PSG scores big – now handling R435 billion

 ·18 Oct 2024

PSG has upped its dividend following a strong start to its 2025 financial year, but warns that low economic growth remains a big problem in South Africa.

“While operating conditions remained challenging, more favourable equity market conditions and sustained high interest rates impacted positively on the group’s results during the period,” said the group in its financial results for the six months ended 30 August 2024 (H1 2025).

“Our key financial metrics under these conditions highlight the competitive advantage of our advice-led business model.”

The group’s total assets under management rose by 15.9% to R435.7 billion.

This comprised of assets managed by PSG Wealth of R379.1 billion (16.4% increase) and PSG Asset Management of R56.6 billion (12.4% increase), while PSG Insure’s gross written premium amounted to R3.7 billion (10.3% increase).
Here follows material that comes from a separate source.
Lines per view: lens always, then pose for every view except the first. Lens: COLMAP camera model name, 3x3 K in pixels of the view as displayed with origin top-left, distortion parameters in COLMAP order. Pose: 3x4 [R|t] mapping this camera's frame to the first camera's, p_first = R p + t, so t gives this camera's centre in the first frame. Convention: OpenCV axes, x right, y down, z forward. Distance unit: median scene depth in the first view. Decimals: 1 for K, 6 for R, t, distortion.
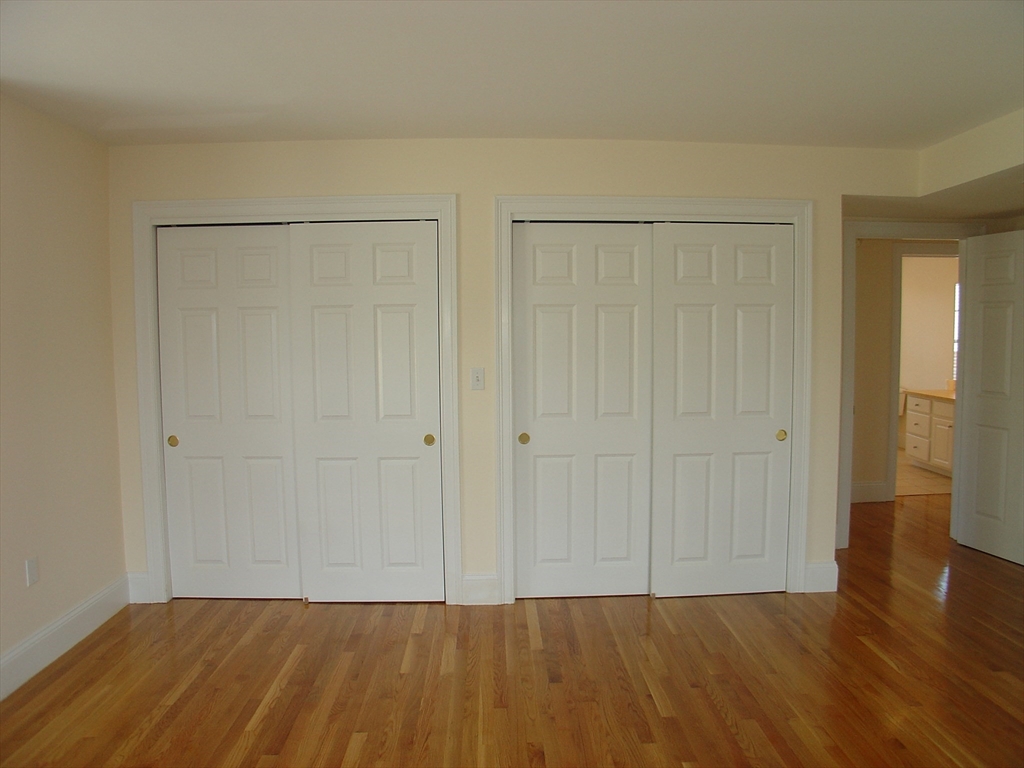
lens RADIAL K [[649.1, 0, 512.0], [0, 649.1, 384.0], [0, 0, 1]] dist [-0.046927, 0.000301]
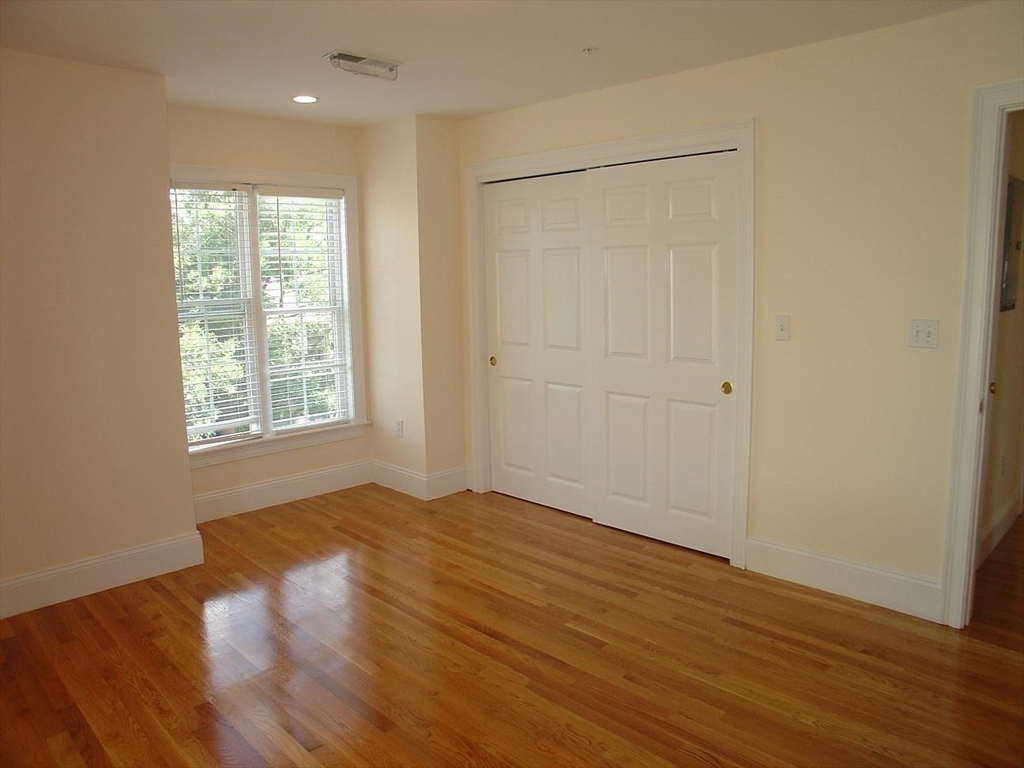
lens RADIAL K [[757.7, 0, 512.0], [0, 757.7, 384.0], [0, 0, 1]] dist [-0.001740, -0.000181]
pose [[0.694254, 0.105835, -0.711906, 0.573237], [-0.055956, 0.994072, 0.093214, -0.005337], [0.717551, -0.024879, 0.696061, 0.023276]]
Regarding the financials, the group’s core income grew from R2.9 billion in H1 2024 to R3.3 billion in H1 2025.

Headline and recurring headline earnings jumped by 26.5% from R482 million to R610 million.
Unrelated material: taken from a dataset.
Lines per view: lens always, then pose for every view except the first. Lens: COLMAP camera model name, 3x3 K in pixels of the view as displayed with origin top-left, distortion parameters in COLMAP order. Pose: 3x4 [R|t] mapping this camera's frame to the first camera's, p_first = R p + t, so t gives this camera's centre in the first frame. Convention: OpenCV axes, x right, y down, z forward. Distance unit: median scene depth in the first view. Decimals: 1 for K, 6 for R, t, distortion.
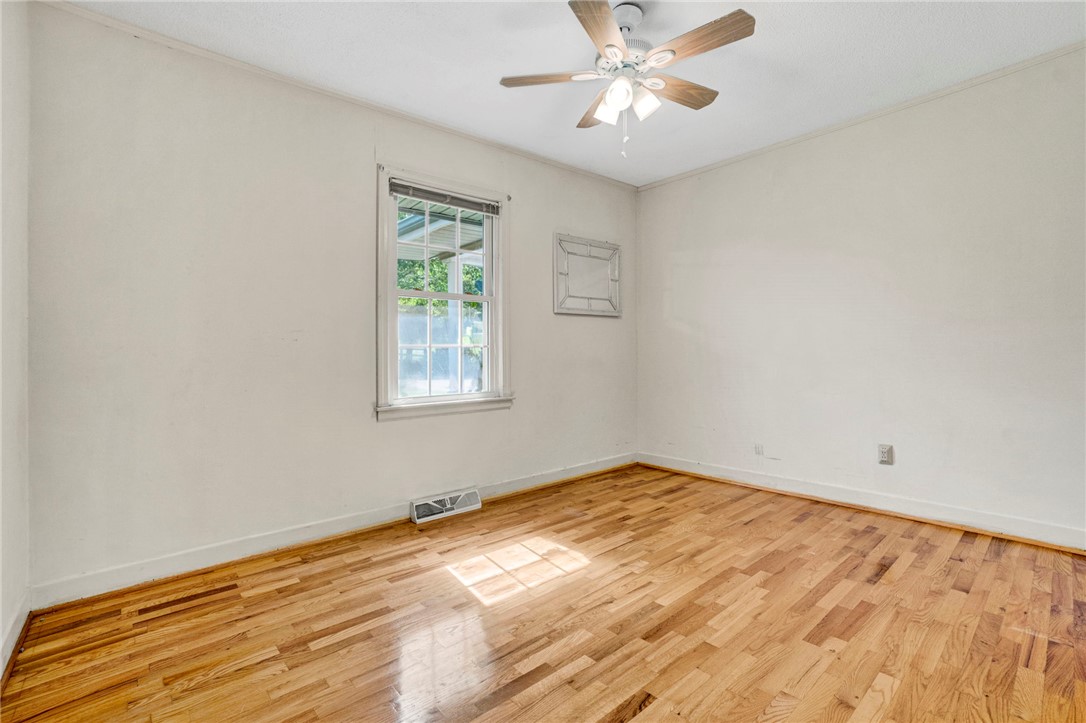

Performance fees comprised 6.0% (2023: 2.5%) of headline earnings.

The group thus upped its interim dividend by 26% to 17 cents per share.

FinancialsH1 2024H1 2025 % Change
Core income (R’000)2 896 8813 344 570+15.5%
Headline and recurring headline earnings (R’000)481 861609 500+26.5%
Return on equity22.5%26.2%
Headline and recurring headline per share (cents)37.648.2+28.0%
Dividend per share (cents)13.517.0+25.9%

Outlook

Although the company believes South Africa has the people to solve its major problems, there remains extreme untapped potential.
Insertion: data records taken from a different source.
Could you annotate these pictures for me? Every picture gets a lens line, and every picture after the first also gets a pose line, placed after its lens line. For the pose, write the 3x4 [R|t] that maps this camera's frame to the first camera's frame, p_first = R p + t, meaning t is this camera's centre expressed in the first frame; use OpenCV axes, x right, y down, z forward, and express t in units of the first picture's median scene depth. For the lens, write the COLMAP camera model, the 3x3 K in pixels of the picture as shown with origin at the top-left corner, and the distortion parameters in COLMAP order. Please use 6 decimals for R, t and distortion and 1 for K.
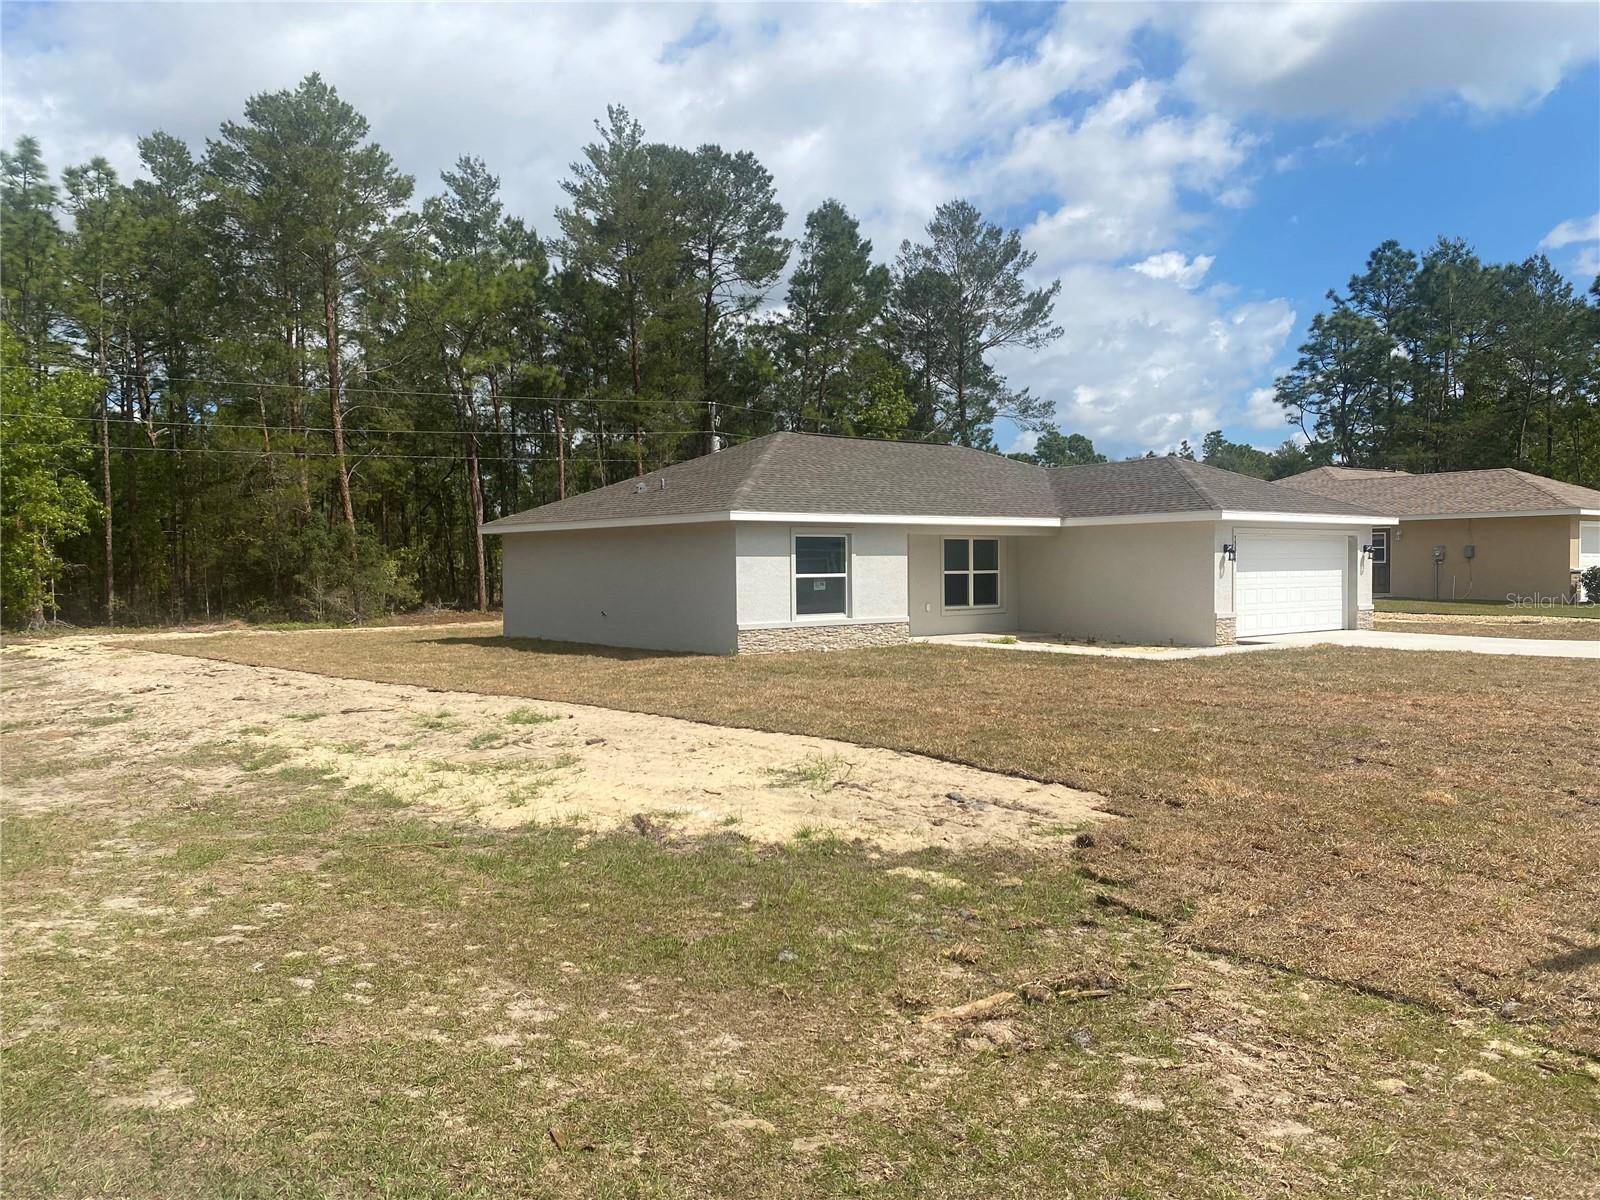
lens RADIAL K [[1223.6, 0, 800.0], [0, 1223.6, 600.0], [0, 0, 1]] dist [0.090449, -0.124456]
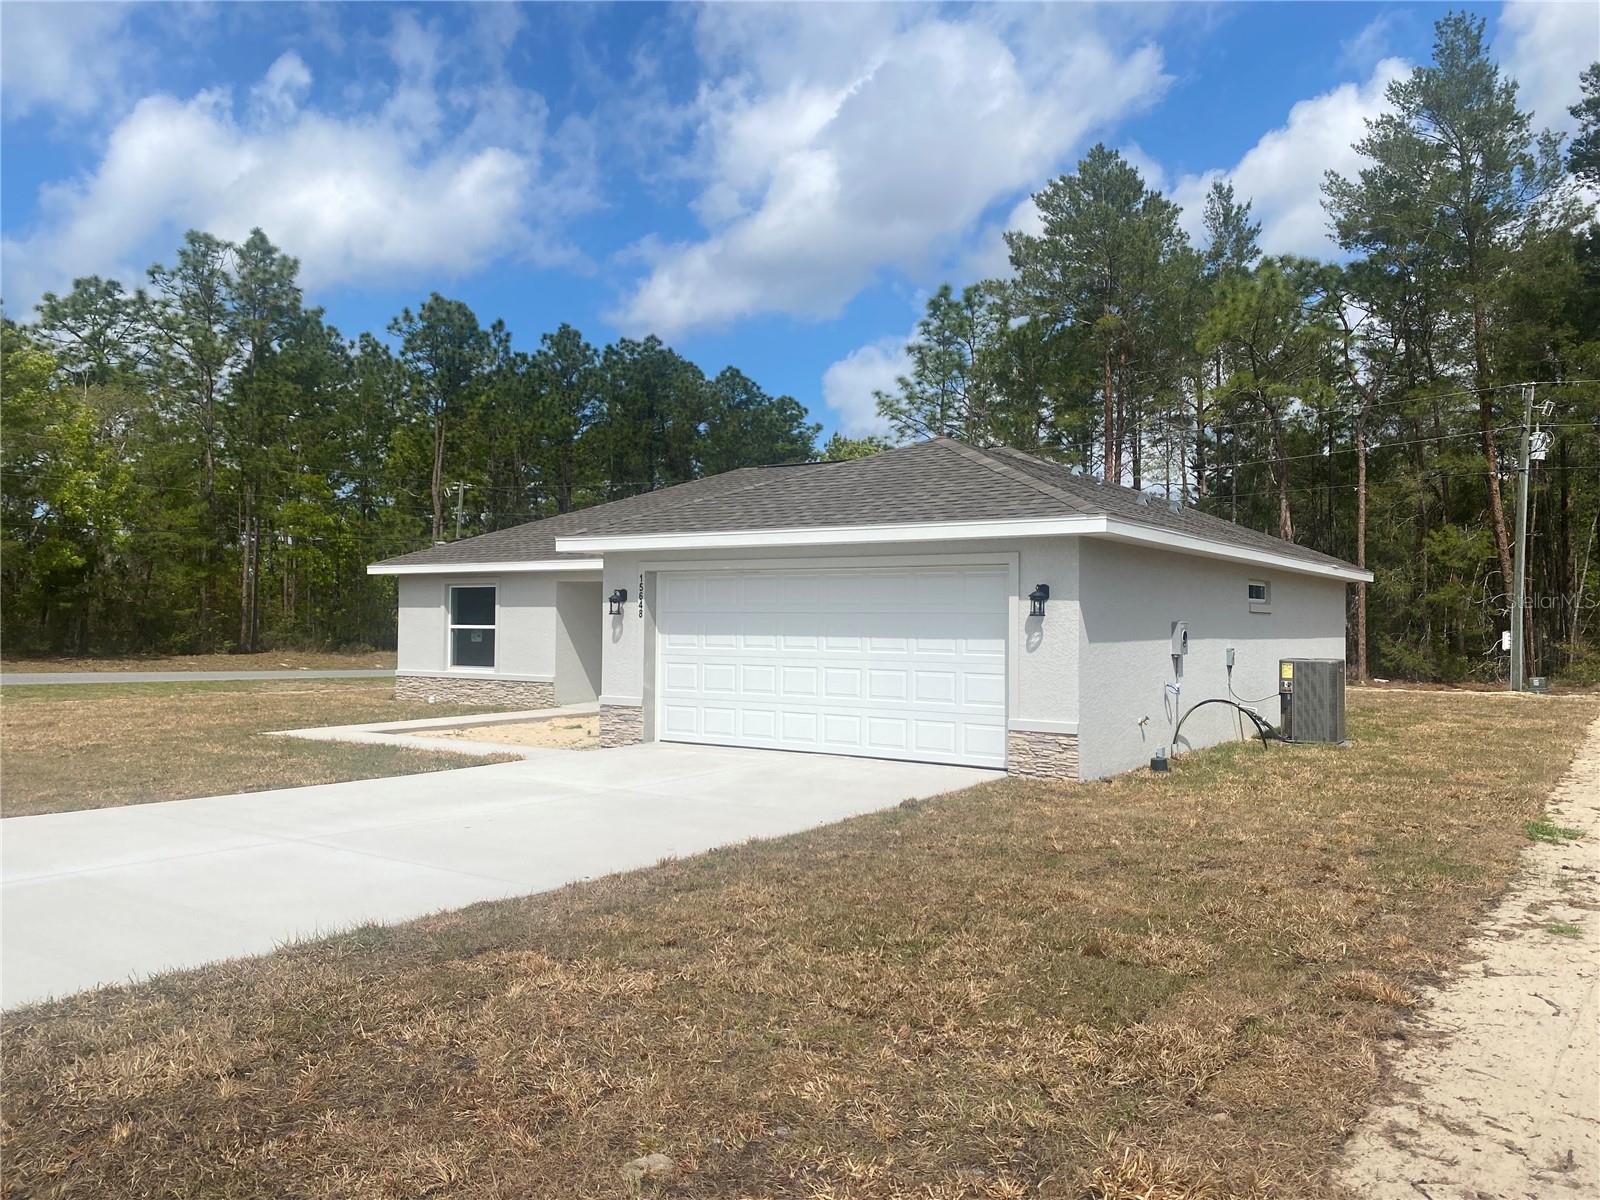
lens RADIAL K [[1223.6, 0, 800.0], [0, 1223.6, 600.0], [0, 0, 1]] dist [0.090449, -0.124456]
pose [[0.292632, -0.007299, -0.956197, 1.008376], [-0.041675, 0.998923, -0.020379, -0.031418], [0.955317, 0.045813, 0.292013, 0.940214]]
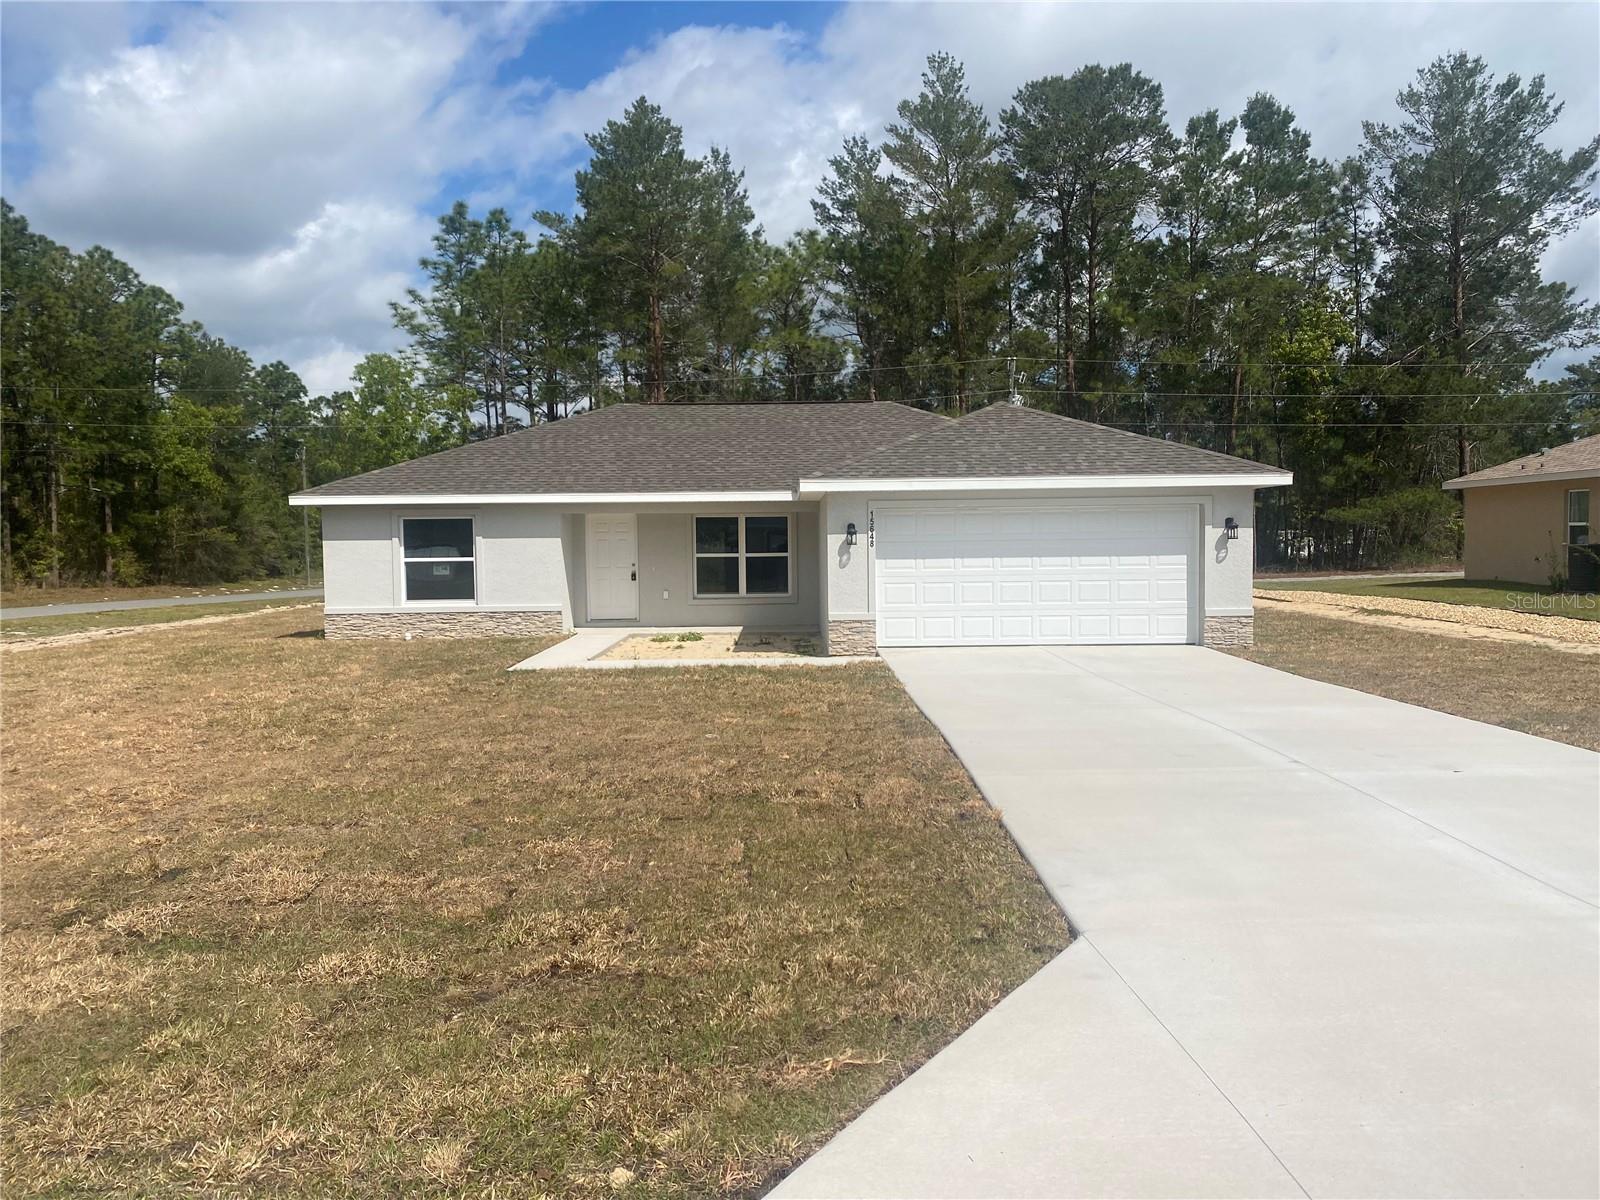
lens RADIAL K [[1223.6, 0, 800.0], [0, 1223.6, 600.0], [0, 0, 1]] dist [0.090449, -0.124456]
pose [[0.784985, 0.029266, -0.618823, 0.814427], [-0.012924, 0.999440, 0.030873, -0.021352], [0.619380, -0.016238, 0.784923, 0.410662]]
“Nevertheless, continued low levels of economic growth remains a seemingly intractable problem, resulting in stagnated economic development, exacerbating social issues such as crime and corruption.”

“The South African economy recently experienced less disruption from load shedding and saw a slight improvement in gross domestic product (GDP) growth during the period under review.”

“The market reacted positively to the formation of the Government of National Unity (GNU) following the recent national elections. This may indicate cautious optimism about improving consumer and business confidence in the country.”

That said, uncertainty remains, and clear signals are needed to show that there is sustainable economic growth.

The group said that policy reform and a legislative agenda conducive to economic growth are desperately needed.

“The process should include thorough social and economic impact studies to allow for the practical financial implications of the policy choices to be discussed with the various stakeholders.”

“Irrespective of the short-term challenges, we remain confident in our long-term strategy and will continue to invest in our businesses, thereby securing prospects for growth.”

The group added that it would continue investing in technology and the people with it, increasing its technology and infrastructure spending by 20%, with its fixed remuneration cost growing by 14%.

“These factors had a muted impact on our operating margins,” said the group.